> _What you need to do_: Using the data below, show every line where the word "buttons" occurs.

> _Provided records_:
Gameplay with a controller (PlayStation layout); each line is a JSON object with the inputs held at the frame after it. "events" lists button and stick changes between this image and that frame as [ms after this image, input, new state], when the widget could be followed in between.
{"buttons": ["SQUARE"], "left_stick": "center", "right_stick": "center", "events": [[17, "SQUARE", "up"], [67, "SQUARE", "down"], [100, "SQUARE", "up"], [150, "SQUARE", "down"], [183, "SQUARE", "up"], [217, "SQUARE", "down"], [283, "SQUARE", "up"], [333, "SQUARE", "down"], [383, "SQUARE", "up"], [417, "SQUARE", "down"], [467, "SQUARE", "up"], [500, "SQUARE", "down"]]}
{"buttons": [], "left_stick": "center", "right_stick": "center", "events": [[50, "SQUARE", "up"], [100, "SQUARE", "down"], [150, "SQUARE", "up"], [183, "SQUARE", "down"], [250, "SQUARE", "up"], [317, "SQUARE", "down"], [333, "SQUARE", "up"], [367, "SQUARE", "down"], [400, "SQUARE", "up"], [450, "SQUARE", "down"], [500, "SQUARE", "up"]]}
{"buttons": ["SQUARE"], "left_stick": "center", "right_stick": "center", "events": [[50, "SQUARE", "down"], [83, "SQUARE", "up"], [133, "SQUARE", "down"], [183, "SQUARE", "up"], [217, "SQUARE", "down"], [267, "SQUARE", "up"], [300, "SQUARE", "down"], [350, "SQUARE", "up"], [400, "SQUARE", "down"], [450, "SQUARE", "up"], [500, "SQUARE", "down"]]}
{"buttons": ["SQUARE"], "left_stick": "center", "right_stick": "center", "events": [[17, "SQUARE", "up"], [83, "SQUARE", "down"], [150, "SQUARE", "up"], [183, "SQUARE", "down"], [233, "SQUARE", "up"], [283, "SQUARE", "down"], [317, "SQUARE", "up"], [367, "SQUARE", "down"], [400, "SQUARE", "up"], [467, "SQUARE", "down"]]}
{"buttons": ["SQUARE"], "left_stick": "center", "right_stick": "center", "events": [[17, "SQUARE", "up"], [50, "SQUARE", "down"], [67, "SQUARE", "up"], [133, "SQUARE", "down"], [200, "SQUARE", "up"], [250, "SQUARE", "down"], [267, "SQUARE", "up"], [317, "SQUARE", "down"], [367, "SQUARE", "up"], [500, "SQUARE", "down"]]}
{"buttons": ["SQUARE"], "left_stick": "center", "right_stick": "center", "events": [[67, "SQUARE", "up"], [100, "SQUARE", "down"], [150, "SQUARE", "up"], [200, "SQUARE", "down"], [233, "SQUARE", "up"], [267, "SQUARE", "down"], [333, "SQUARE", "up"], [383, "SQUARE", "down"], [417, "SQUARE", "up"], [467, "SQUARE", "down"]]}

> _Written response_:
{"buttons": ["SQUARE"], "left_stick": "center", "right_stick": "center", "events": [[17, "SQUARE", "up"], [67, "SQUARE", "down"], [100, "SQUARE", "up"], [150, "SQUARE", "down"], [183, "SQUARE", "up"], [217, "SQUARE", "down"], [283, "SQUARE", "up"], [333, "SQUARE", "down"], [383, "SQUARE", "up"], [417, "SQUARE", "down"], [467, "SQUARE", "up"], [500, "SQUARE", "down"]]}
{"buttons": [], "left_stick": "center", "right_stick": "center", "events": [[50, "SQUARE", "up"], [100, "SQUARE", "down"], [150, "SQUARE", "up"], [183, "SQUARE", "down"], [250, "SQUARE", "up"], [317, "SQUARE", "down"], [333, "SQUARE", "up"], [367, "SQUARE", "down"], [400, "SQUARE", "up"], [450, "SQUARE", "down"], [500, "SQUARE", "up"]]}
{"buttons": ["SQUARE"], "left_stick": "center", "right_stick": "center", "events": [[50, "SQUARE", "down"], [83, "SQUARE", "up"], [133, "SQUARE", "down"], [183, "SQUARE", "up"], [217, "SQUARE", "down"], [267, "SQUARE", "up"], [300, "SQUARE", "down"], [350, "SQUARE", "up"], [400, "SQUARE", "down"], [450, "SQUARE", "up"], [500, "SQUARE", "down"]]}
{"buttons": ["SQUARE"], "left_stick": "center", "right_stick": "center", "events": [[17, "SQUARE", "up"], [83, "SQUARE", "down"], [150, "SQUARE", "up"], [183, "SQUARE", "down"], [233, "SQUARE", "up"], [283, "SQUARE", "down"], [317, "SQUARE", "up"], [367, "SQUARE", "down"], [400, "SQUARE", "up"], [467, "SQUARE", "down"]]}
{"buttons": ["SQUARE"], "left_stick": "center", "right_stick": "center", "events": [[17, "SQUARE", "up"], [50, "SQUARE", "down"], [67, "SQUARE", "up"], [133, "SQUARE", "down"], [200, "SQUARE", "up"], [250, "SQUARE", "down"], [267, "SQUARE", "up"], [317, "SQUARE", "down"], [367, "SQUARE", "up"], [500, "SQUARE", "down"]]}
{"buttons": ["SQUARE"], "left_stick": "center", "right_stick": "center", "events": [[67, "SQUARE", "up"], [100, "SQUARE", "down"], [150, "SQUARE", "up"], [200, "SQUARE", "down"], [233, "SQUARE", "up"], [267, "SQUARE", "down"], [333, "SQUARE", "up"], [383, "SQUARE", "down"], [417, "SQUARE", "up"], [467, "SQUARE", "down"]]}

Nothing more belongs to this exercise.